One of the objects imported from the DXF file represents the river. If the object is not visible, select "Object|Show or Hide Objects" and check the check box next to "All Objects."
Double-click on the object that represents a river to display the Object Properties dialog box. Change the name to something appropriate. Check the Set values of intersected cells check box and change the Number of Z formulas to One. The edit box for the Z-coordinate formula will be come enabled and will contain "(Model_Top + Aquifer_Bottom) / 2." That puts the river in the middle of the aquifer in the vertical direction.
Change to the MODFLOW Features tab and check the checkbox on the left for the River package. Change the Number of times to 1. Enter the following data in the table.
Starting time |
Ending time |
River stage |
Conductance |
River bottom |
0 |
180000 |
0 |
0.0002 |
-10 |
Keep the Conductance interpretation set to Calculated. The Calculated option for Conductance interpretation makes the conductance be treated as a conductance per unit length (for polylines) or conductance per unit area (for polygons). For models where the cells vary in size, the Calculated option is definitely preferable because it keeps the flow though the cell proportional to its size as it should be. (In the original model the conductance was 0.02 for all the cells.

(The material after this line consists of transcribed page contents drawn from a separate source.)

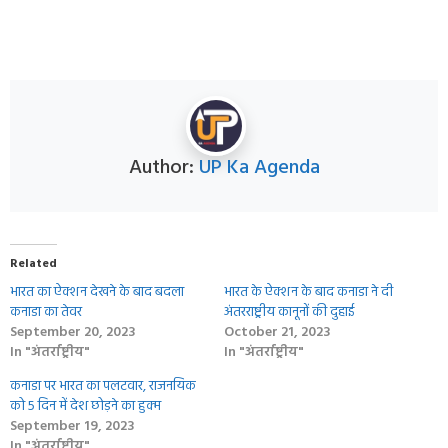
Author:
UP Ka Agenda
Related
भारत का ऐक्शन देखने के बाद बदला
भारत के ऐक्शन के बाद कनाडा ने दी
कनाडा का तेवर
अंतरराष्ट्रीय कानूनों की दुहाई
September 20, 2023
October 21, 2023
In "अंतर्राष्ट्रीय"
In "अंतर्राष्ट्रीय"
कनाडा पर भारत का पलटवार, राजनयिक
को 5 दिन में देश छोड़ने का हुक्‍म
September 19, 2023
In "अंतर्राष्ट्रीय"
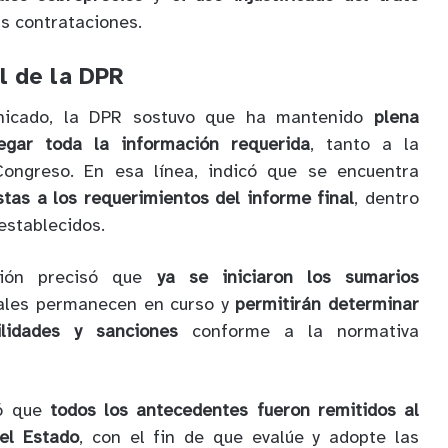
s contrataciones.
l de la DPR
nicado, la DPR sostuvo que ha mantenido
plena
regar toda la información requerida
, tanto a la
Congreso. En esa línea, indicó que se encuentra
tas a los requerimientos del informe final
, dentro
establecidos.
ción precisó que
ya se iniciaron los sumarios
uales permanecen en curso y
permitirán determinar
ilidades y sanciones
conforme a la normativa
mó que
todos los antecedentes fueron remitidos al
el Estado
, con el fin de que evalúe y adopte las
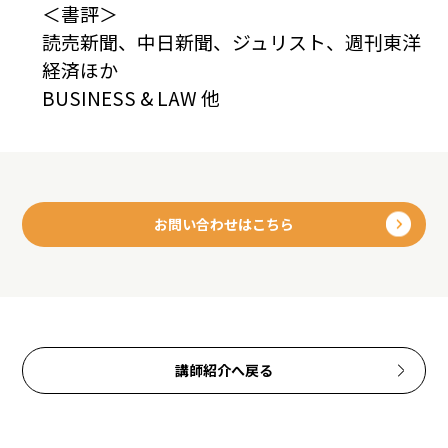
＜書評＞
読売新聞、中日新聞、ジュリスト、週刊東洋
経済ほか
BUSINESS & LAW 他
お問い合わせはこちら
講師紹介へ戻る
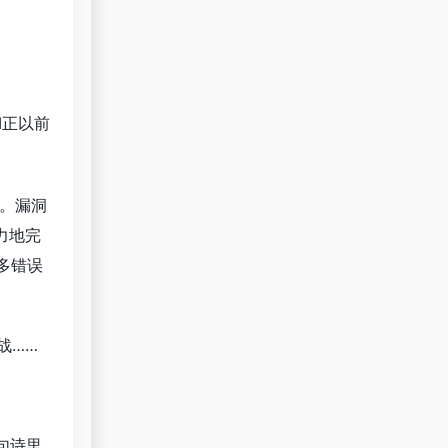
I正以前
。漏洞
力地完
多错误
战……
句诗里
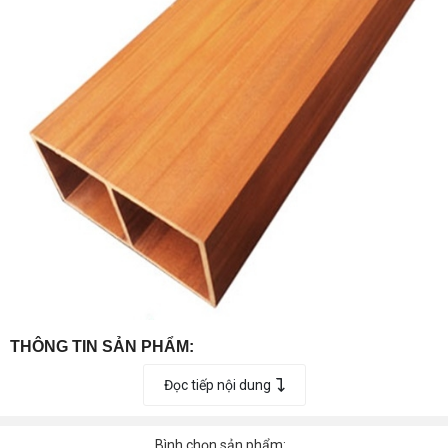
THÔNG TIN SẢN PHẨM:
- Thương hiệu:
EUPWOOD
Đọc tiếp nội dung
- MS:
EUK-S40H25
Bình chọn sản phẩm:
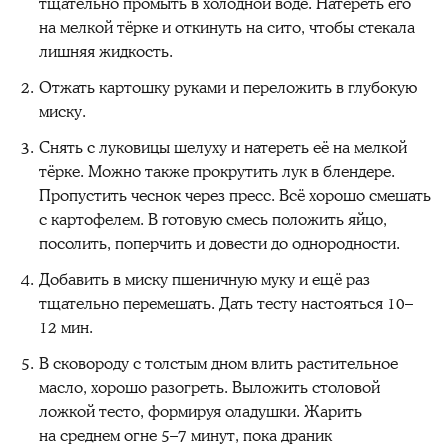
тщательно промыть в холодной воде. Натереть его
на мелкой тёрке и откинуть на сито, чтобы стекала
лишняя жидкость.
Отжать картошку руками и переложить в глубокую
миску.
Снять с луковицы шелуху и натереть её на мелкой
тёрке. Можно также прокрутить лук в блендере.
Пропустить чеснок через пресс. Всё хорошо смешать
с картофелем. В готовую смесь положить яйцо,
посолить, поперчить и довести до однородности.
Добавить в миску пшеничную муку и ещё раз
тщательно перемешать. Дать тесту настояться 10–
12 мин.
В сковороду с толстым дном влить растительное
масло, хорошо разогреть. Выложить столовой
ложкой тесто, формируя оладушки. Жарить
на среднем огне 5–7 минут, пока драник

For a model with a uniform cell size, such as this one, it probably doesn't much matter which method is used. (To more closely match the original model, it would have been possible to choose the Direct option for Conductance interpretation and set the conductance to 0.02.) Click OK to close the dialog box.
Try coloring the grid with the river conductance. (Use the Color Grid pane of the Data Visualizationdialog box as before. The river conductance is classified under "Boundary Conditions, Observations, and Other Features|MODFLOW River.") The distribution of conductance should look similar to the figure 131.
Figure 131. Grid colored with river conductance.